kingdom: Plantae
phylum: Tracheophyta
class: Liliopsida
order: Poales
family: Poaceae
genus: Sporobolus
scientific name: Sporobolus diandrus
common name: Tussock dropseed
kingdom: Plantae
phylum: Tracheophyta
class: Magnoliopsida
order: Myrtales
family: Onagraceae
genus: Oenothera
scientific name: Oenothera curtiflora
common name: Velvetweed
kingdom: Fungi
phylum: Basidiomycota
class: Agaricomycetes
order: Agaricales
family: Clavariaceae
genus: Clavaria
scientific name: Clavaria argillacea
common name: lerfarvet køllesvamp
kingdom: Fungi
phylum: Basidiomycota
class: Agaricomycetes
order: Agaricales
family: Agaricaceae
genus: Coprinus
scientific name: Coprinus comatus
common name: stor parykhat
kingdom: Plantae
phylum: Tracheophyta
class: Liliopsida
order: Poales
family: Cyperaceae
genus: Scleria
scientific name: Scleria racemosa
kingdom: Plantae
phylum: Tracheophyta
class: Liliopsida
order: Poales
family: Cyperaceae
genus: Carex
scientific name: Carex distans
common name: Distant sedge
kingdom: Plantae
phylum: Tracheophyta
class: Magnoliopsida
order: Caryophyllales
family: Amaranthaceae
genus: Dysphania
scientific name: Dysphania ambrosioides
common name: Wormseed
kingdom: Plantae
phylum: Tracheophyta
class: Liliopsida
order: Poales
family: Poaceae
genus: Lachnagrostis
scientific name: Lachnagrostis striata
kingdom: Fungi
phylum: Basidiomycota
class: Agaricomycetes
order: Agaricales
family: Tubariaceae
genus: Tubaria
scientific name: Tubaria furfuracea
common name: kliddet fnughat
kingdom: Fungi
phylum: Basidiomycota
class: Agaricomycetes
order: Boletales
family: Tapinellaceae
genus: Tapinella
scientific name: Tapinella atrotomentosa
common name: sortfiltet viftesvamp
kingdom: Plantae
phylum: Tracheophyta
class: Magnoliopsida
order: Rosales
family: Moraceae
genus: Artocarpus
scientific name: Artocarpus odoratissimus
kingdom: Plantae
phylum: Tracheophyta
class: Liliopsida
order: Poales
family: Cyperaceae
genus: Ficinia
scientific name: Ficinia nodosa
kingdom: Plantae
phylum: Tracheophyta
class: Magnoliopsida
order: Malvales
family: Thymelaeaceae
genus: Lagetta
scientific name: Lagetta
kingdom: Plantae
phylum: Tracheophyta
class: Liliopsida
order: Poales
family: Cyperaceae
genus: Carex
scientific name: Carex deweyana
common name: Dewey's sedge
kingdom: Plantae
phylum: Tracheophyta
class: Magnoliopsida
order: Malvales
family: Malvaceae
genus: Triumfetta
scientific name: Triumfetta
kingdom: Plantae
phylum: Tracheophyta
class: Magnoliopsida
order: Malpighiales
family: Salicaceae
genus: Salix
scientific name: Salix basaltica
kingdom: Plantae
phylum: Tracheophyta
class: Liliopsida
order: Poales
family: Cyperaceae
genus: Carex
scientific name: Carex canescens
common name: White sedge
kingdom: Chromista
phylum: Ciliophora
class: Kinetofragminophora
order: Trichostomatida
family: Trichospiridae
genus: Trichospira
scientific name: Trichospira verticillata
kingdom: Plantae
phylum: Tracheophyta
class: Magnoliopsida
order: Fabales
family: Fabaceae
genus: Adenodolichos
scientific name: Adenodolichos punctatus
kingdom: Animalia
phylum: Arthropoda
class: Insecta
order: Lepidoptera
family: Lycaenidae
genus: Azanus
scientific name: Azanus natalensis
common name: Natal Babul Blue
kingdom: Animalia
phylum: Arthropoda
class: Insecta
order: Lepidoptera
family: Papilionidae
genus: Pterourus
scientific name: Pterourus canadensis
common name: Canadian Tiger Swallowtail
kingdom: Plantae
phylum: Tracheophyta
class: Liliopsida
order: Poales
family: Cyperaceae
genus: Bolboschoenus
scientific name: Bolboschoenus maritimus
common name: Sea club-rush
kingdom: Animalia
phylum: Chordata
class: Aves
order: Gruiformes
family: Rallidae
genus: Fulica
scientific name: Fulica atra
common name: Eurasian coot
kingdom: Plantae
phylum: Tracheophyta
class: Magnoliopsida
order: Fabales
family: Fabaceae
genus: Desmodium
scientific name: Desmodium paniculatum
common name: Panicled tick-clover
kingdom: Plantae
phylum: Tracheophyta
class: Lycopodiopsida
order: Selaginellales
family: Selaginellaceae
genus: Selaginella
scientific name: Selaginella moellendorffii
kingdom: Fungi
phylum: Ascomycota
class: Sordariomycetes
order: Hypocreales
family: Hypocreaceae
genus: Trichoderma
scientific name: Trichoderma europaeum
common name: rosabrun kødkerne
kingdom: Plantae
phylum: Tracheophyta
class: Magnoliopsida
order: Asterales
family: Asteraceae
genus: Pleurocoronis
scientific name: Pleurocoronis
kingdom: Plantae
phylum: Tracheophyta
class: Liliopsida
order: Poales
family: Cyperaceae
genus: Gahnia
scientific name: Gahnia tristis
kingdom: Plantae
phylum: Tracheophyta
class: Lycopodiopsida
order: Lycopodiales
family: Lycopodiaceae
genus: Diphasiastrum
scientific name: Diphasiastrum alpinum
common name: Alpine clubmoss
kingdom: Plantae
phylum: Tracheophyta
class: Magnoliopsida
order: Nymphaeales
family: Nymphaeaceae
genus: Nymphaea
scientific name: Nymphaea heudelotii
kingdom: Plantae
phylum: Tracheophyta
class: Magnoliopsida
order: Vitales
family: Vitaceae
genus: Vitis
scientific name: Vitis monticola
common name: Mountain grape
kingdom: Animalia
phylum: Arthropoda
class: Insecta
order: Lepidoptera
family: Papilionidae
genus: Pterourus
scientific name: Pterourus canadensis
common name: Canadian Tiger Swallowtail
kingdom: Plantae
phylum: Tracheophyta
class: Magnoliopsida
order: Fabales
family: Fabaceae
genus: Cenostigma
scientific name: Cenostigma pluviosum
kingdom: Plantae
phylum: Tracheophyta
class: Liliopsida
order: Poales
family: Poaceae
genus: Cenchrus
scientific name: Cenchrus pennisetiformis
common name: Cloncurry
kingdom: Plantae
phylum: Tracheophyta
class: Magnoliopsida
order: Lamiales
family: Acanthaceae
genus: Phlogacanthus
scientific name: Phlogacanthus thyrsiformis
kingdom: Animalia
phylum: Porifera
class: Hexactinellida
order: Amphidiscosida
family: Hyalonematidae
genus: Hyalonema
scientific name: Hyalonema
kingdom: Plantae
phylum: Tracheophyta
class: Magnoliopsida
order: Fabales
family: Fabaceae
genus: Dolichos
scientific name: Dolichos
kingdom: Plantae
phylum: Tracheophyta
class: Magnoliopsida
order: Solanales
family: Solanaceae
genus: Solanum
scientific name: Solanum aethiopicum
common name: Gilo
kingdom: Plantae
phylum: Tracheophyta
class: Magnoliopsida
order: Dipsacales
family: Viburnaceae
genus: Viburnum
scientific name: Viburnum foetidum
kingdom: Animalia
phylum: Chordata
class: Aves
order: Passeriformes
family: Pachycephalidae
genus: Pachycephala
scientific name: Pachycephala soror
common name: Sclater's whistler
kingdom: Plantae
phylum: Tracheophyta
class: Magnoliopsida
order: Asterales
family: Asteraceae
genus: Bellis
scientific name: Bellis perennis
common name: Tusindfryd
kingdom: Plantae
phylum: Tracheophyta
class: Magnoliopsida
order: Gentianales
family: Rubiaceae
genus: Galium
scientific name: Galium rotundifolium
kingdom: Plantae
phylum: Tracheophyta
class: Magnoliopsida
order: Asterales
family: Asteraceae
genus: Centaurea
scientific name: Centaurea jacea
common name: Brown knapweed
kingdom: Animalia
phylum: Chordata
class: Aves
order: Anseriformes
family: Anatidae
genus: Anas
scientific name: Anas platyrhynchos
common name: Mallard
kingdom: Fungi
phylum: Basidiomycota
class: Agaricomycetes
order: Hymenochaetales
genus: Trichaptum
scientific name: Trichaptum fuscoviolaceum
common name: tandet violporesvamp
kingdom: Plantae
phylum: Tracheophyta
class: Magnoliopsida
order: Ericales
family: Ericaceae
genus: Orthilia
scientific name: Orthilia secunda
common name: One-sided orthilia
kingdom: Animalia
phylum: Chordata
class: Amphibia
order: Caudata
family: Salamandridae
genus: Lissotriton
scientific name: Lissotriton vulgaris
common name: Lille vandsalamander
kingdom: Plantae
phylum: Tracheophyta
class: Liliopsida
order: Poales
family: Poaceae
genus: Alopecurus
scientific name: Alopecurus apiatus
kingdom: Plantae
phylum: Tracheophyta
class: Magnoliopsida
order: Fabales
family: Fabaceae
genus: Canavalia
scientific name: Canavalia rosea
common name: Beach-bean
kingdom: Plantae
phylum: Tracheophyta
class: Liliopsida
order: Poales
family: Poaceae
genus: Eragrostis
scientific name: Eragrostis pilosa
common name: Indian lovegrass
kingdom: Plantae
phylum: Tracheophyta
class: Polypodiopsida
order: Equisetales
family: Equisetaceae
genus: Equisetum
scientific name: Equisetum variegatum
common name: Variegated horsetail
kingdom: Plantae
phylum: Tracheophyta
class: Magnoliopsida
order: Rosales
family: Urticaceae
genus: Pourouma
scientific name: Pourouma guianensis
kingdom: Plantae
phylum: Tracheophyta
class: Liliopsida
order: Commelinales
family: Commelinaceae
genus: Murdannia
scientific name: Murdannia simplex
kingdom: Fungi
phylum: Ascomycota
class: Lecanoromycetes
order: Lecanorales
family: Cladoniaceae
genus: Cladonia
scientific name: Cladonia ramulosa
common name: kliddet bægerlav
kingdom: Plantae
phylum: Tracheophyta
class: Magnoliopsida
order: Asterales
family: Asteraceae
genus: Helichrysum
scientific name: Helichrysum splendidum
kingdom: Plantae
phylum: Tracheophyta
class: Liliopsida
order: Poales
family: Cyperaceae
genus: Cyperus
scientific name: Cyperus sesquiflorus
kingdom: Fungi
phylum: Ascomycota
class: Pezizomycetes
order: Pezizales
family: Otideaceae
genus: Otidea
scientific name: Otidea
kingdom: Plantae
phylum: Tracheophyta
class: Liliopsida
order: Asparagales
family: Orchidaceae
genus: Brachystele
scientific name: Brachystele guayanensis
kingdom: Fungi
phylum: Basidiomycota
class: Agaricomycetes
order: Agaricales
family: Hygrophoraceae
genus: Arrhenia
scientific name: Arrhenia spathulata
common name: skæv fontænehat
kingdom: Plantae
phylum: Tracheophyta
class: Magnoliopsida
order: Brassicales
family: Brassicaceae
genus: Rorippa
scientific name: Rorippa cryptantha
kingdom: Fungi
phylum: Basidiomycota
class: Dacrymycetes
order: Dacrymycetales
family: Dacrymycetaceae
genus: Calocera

++++++++++

Rewrite the data from its first line up to and including the line with "genus: Oenothera", putting "division" in place of "phylum" and leaving everything else unchanged.

▸ WRITTEN SOLUTION
kingdom: Plantae
division: Tracheophyta
class: Liliopsida
order: Poales
family: Poaceae
genus: Sporobolus
scientific name: Sporobolus diandrus
common name: Tussock dropseed
kingdom: Plantae
division: Tracheophyta
class: Magnoliopsida
order: Myrtales
family: Onagraceae
genus: Oenothera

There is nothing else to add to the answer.